> **Given passage**
══════════

[proofplan]
We express the ordinary least squares residual vector as the projection of the error vector onto the orthogonal complement of the column space of $X$. The residual sum of squares then becomes a quadratic form $\varepsilon^\top M\varepsilon$, where $M$ is the residual-maker matrix. Expanding this quadratic form entry by entry under conditional expectation gives $\mathbb{E}[\varepsilon^\top M\varepsilon \mid X]=\sigma^2\operatorname{tr}(M)$. Finally, the trace of $M$ is $n-p$, so dividing by $n-p$ gives conditional unbiasedness.
[/proofplan]
[step:Define the projection and residual-maker matrices]
Since $\operatorname{rank}(X)=p$ almost surely, the matrix $X^\top X \in \mathbb{R}^{p\times p}$ is invertible almost surely. Define the hat matrix $H \in \mathbb{R}^{n\times n}$ and residual-maker matrix $M \in \mathbb{R}^{n\times n}$ by
\begin{align*}
H = X(X^\top X)^{-1}X^\top,
\qquad
M = I_n - H.

══════════

(Extracted page text data)
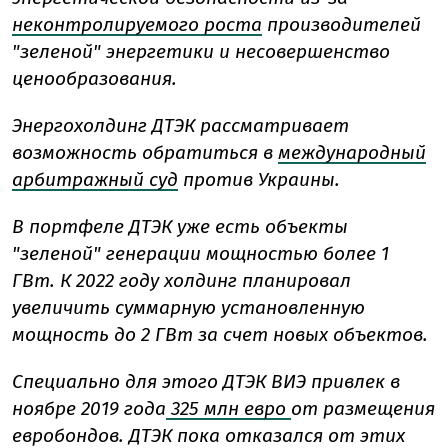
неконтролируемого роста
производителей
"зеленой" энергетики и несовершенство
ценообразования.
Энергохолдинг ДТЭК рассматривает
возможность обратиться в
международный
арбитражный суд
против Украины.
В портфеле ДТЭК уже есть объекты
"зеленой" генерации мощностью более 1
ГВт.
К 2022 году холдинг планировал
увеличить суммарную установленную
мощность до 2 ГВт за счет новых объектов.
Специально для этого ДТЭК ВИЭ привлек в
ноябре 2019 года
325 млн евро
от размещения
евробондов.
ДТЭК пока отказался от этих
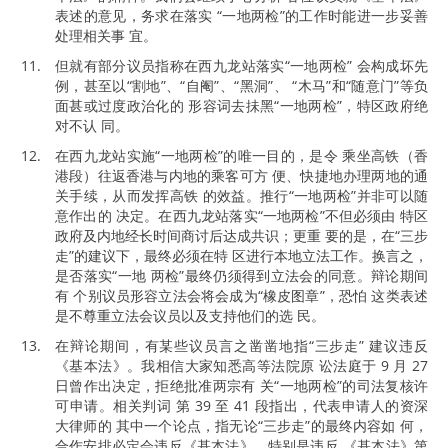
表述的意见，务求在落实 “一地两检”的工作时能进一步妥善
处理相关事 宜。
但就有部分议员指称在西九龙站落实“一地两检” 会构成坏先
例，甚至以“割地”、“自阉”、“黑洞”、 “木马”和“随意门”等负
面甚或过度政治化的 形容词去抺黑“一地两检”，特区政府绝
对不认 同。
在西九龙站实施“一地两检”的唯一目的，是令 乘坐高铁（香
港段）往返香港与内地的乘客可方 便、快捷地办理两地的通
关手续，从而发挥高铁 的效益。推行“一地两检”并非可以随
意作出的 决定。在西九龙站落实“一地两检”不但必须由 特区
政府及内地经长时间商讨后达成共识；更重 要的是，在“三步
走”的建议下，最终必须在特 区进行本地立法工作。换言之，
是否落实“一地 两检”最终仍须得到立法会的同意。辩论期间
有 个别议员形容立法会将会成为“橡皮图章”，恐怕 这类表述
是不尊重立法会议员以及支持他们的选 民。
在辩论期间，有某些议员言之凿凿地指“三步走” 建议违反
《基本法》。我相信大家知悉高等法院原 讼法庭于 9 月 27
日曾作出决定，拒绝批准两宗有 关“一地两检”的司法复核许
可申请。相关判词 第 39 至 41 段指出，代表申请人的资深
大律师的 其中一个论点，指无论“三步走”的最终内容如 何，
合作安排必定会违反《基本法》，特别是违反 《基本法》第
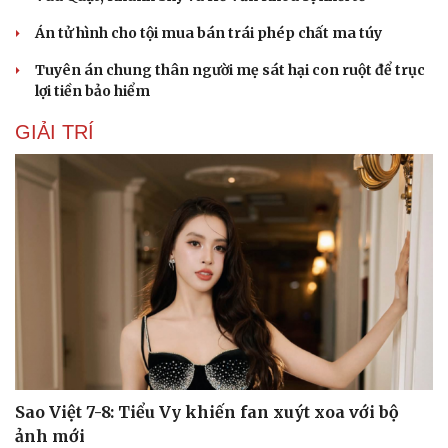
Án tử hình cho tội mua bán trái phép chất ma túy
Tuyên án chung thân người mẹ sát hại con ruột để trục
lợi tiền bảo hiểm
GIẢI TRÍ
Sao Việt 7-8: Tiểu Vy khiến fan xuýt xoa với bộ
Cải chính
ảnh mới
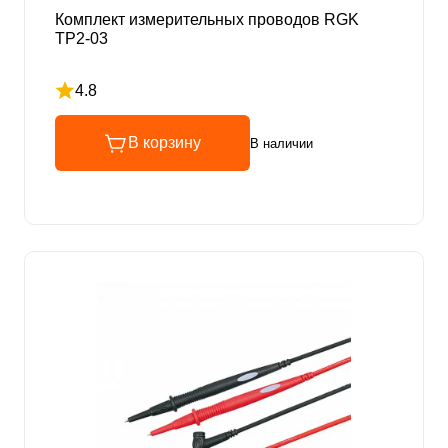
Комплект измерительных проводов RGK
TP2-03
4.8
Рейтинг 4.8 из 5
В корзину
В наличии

══════════

> **Required work**
Write out the least squares proof text again, everything from "[proofplan]" down to "gives conditional unbiasedness.", substituting "annihilator matrix" for "residual-maker matrix".

> **Answer to this task**
[proofplan]
We express the ordinary least squares residual vector as the projection of the error vector onto the orthogonal complement of the column space of $X$. The residual sum of squares then becomes a quadratic form $\varepsilon^\top M\varepsilon$, where $M$ is the annihilator matrix. Expanding this quadratic form entry by entry under conditional expectation gives $\mathbb{E}[\varepsilon^\top M\varepsilon \mid X]=\sigma^2\operatorname{tr}(M)$. Finally, the trace of $M$ is $n-p$, so dividing by $n-p$ gives conditional unbiasedness.